[PATCH] D97982: [MC] Introduce NeverAlign fragment type

Amir Ayupov via Phabricator via llvm-commits llvm-commits at lists.llvm.org
Mon Jun 14 14:07:09 PDT 2021


Amir added a comment.

In D97982#2813799 <https://reviews.llvm.org/D97982#2813799>, @reames wrote:

> Drive by thought, not intended to be blocking.
>
> Reading over the description, I'm left wondering why not treat this as a bundling problem?  We have precedent for bundles of instructions which need to not be split across an alignment boundary.  Why not simply say that the test/jcc are are in a two instruction bundle which can't cross the boundary?  In fact, shouldn't this be able to reuse the existing boundary align mechanism pretty much exactly?  It seems like the same basic problem, just for a different use case.
>
> Or maybe I'm misunderstanding the problem.  Do you get good performance if one of the instructions starts in the first cache line, but ends in the second?  That doesn't match my memory of the performance characteristics, but I don't have that fully loaded any more either.  That seems to be the difference between the two approaches right?
>
> If that is the difference, and it's intention, I'd suggest updating the commit message to be really explicit about that being the desired behavior in the edge case.

The use case is different: the intent is to prevent the first instruction in a pair ending at a given alignment boundary, by inserting at most one byte. It's OK if either instruction crosses the cache line. The performance metric for this alignment is whether macro-op fusion is performed or not. BOLT aggressively removes nop padding to improve icache/iTLB utilization, so padding both instructions using bundles to not cross the cache line would go against this goal. Performance gain from enabled macro-op fusion in this rare case would be negated by code size increase due to an excessive padding. There's no straightforward way to request instruction bundling to avoid a given end alignment for the first instruction in the bundle.

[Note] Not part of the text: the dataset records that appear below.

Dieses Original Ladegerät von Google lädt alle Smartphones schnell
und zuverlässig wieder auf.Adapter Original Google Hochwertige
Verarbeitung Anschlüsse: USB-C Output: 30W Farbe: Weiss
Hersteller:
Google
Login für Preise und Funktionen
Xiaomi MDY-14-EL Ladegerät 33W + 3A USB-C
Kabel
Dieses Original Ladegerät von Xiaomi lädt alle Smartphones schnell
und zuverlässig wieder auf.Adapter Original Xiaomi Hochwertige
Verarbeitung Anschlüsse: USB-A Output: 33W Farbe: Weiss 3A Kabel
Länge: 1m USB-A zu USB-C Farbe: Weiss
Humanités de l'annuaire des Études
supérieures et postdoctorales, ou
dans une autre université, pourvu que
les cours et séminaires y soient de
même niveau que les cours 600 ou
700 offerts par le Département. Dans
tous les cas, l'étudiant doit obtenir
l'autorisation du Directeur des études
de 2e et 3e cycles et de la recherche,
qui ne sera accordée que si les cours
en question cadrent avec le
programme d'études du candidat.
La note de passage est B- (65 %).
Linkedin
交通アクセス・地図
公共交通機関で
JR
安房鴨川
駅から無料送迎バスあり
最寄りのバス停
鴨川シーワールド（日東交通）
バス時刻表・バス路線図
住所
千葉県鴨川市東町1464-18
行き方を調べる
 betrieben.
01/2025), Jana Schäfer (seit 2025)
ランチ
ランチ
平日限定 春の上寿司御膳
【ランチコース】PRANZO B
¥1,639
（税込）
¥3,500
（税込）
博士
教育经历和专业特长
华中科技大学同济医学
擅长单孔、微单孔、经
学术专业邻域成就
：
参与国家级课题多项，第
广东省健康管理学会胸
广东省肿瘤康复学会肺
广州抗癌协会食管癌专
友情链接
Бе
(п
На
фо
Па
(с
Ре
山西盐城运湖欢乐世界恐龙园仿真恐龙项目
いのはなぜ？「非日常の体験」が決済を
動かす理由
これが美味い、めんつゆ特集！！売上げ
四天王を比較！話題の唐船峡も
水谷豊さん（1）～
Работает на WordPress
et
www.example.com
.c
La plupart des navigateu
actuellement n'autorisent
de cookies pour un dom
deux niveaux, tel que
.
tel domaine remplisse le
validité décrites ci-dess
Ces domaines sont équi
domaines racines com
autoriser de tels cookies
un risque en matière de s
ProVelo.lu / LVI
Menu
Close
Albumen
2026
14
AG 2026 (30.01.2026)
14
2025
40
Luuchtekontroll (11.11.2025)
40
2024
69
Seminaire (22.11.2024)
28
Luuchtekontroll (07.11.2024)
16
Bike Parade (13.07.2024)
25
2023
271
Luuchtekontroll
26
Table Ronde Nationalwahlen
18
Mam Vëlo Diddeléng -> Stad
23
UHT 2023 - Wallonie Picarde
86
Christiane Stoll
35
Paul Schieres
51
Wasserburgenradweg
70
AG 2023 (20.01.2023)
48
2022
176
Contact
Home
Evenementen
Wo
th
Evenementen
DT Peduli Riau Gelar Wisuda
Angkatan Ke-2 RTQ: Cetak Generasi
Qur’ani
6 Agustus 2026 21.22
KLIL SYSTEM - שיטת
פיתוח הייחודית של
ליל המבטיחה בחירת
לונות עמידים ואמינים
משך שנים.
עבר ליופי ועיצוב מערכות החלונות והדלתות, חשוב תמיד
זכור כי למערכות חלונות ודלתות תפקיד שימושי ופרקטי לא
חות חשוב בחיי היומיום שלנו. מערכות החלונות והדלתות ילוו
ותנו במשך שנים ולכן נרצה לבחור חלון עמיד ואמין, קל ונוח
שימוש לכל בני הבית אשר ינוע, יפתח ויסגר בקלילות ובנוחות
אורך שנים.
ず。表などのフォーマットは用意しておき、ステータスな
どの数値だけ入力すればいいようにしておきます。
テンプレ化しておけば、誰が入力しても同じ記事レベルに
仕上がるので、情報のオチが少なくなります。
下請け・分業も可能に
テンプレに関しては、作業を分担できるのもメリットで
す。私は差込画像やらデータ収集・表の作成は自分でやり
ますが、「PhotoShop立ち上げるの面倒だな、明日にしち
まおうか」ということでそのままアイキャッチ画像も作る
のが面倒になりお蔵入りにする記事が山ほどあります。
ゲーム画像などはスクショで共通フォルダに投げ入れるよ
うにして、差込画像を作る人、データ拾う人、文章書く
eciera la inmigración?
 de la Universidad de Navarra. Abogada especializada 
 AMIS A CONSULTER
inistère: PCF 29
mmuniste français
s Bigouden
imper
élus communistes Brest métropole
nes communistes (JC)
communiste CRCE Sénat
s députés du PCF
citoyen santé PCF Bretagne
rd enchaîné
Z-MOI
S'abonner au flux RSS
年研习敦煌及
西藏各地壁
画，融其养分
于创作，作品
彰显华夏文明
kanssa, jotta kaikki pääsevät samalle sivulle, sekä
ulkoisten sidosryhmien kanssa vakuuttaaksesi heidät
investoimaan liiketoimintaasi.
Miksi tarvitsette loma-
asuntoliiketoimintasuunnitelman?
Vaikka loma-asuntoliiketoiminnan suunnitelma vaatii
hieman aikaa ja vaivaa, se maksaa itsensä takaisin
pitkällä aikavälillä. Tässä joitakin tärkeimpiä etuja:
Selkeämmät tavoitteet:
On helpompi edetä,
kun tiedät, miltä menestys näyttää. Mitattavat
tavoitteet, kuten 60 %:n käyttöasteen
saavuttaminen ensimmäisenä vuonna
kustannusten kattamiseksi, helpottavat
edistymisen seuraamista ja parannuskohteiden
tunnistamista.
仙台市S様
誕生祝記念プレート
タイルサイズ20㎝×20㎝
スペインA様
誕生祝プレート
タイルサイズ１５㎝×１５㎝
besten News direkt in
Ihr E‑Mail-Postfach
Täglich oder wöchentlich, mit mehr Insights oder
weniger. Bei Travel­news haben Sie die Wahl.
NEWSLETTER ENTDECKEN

Following the suggestion by @skan I've experimented with re-purposing BoundaryAlign (D101817 <https://reviews.llvm.org/D101817>) and achieved the desired alignment but this approach has more overhead due to reliance on relaxation (as BoundaryAlign requires in the general case) - see https://reviews.llvm.org/D97982#2710638.

So neither instruction bundling nor BoundaryAlign satisfy our functional and overhead requirements, that NeverAlign addresses. I'll this information to the commit message.